WORKERS OF THE US, REUNITE? Here's an article on the possible re-unification of the AFLCIO and Change to Win labor federations.

FIGHTING THE NEW DEAL. Here's a book review of Invisible Hands: The Making of the Conservative Movement from the New Deal to Reagan.


May 04, 2009

The world in a grain of sand

El Cabrero sometimes teaches a night class in sociology somewhere comfortably off the campus of Marshall University. The most recent semester, now in finals week, I taught Deviance and Social Control.

Mostly I do it to get to use the library, wherein I can find all kinds of quaint and curious volumes of forgotten lore with which to regale the Gentle Reader.

I often find myself bringing works of literature and poetry to class because these can often get to the heart of the matter more quickly and clearly than reams of statistics. In the last few weeks of this class, I've brought in or referred to works by William Blake, Shakespeare, Herman Hesse, Herman Melville, and others.

William Blake's poem London, for example, speaks volumes about his time (and ours) in four short stanzas.

Aristotle noted the power of poetry for this kind of thing 2,400 years ago. In the Poetics, he discusses the difference between poetry and history. In modern terms, what he called poetry would include novels, plays and other works of literature, whereas history would include most kinds of nonfiction. He puts it this way

The poet and the historian differ not by writing in verse or in prose. The work of Herodotus might be put into verse, and it would still be a species of history, with meter no less than without it. The true difference is that one relates what has happened, the other what may happen.
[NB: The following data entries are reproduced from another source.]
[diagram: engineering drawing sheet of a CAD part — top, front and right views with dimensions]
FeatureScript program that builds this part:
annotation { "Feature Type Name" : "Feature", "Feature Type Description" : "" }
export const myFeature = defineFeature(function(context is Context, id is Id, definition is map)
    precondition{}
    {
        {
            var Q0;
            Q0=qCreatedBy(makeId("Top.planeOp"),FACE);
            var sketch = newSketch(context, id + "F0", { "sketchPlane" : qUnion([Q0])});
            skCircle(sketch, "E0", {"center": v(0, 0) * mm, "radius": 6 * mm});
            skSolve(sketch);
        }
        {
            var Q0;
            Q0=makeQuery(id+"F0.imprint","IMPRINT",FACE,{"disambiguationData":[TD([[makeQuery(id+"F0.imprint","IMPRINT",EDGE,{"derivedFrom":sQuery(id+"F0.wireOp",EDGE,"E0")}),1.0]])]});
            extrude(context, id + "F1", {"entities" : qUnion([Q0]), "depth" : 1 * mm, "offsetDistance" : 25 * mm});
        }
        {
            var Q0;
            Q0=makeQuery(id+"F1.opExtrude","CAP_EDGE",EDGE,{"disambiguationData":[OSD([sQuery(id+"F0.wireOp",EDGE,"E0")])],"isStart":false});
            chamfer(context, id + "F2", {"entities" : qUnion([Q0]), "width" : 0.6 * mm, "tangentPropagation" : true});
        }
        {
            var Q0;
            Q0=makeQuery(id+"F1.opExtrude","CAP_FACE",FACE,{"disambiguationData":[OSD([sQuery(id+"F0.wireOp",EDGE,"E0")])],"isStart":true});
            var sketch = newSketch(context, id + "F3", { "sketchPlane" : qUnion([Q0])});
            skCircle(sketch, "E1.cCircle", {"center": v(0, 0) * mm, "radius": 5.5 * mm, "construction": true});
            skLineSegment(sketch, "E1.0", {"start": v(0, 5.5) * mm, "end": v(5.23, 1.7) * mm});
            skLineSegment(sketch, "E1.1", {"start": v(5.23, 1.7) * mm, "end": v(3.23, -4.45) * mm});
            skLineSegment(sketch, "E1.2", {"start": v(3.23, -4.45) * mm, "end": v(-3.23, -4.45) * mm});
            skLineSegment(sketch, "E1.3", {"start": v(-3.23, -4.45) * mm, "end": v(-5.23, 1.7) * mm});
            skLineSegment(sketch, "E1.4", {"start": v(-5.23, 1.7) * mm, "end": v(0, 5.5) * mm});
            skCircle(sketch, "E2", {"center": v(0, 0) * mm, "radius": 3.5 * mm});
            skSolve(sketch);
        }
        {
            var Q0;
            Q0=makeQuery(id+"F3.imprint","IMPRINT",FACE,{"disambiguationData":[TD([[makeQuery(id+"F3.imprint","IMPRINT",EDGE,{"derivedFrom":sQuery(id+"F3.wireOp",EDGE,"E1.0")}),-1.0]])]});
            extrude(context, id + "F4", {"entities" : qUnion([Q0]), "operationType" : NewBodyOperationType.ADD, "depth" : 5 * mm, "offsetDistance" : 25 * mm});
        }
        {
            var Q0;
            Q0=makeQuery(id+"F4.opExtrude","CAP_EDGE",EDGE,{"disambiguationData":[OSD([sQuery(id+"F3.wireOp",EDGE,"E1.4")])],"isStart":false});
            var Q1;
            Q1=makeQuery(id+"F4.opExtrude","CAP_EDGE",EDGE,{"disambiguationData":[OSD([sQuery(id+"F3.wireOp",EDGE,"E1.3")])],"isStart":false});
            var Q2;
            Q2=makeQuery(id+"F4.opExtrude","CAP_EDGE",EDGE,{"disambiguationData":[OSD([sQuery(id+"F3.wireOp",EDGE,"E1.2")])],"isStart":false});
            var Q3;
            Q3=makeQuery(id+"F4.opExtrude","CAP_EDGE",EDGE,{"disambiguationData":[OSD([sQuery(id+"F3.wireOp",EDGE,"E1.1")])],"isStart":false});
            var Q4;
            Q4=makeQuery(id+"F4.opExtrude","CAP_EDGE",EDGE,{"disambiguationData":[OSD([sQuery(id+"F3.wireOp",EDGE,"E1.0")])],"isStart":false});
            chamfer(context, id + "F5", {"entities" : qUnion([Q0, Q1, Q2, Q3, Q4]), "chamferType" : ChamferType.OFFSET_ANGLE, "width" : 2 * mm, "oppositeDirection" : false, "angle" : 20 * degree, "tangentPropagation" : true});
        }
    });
Poetry, therefore, is a more philosophical and a higher thing than history: for poetry tends to express the universal, history the particular. [emphasis added]

SINKING LIKE A ROCK. Stagnant or falling wages can make the recession worse, according to Paul Krugman.

WHICH GOSPEL IS THIS IN? A Pew survey found that regular churchgoers were more likely to support torture than those who were less observant.

THE FIRST GARDEN continues to attract attention.

SPEAKING OF FOOD, the ancestor of the current swine flu now sweeping parts of the world has been traced to US factory farms.

ANIMAL UPDATES. Fish may feel pain in ways similar to us, according to a recent experiment. And while we're at it, animals that are capable of voice mimicry also seem to be capable of keeping a beat.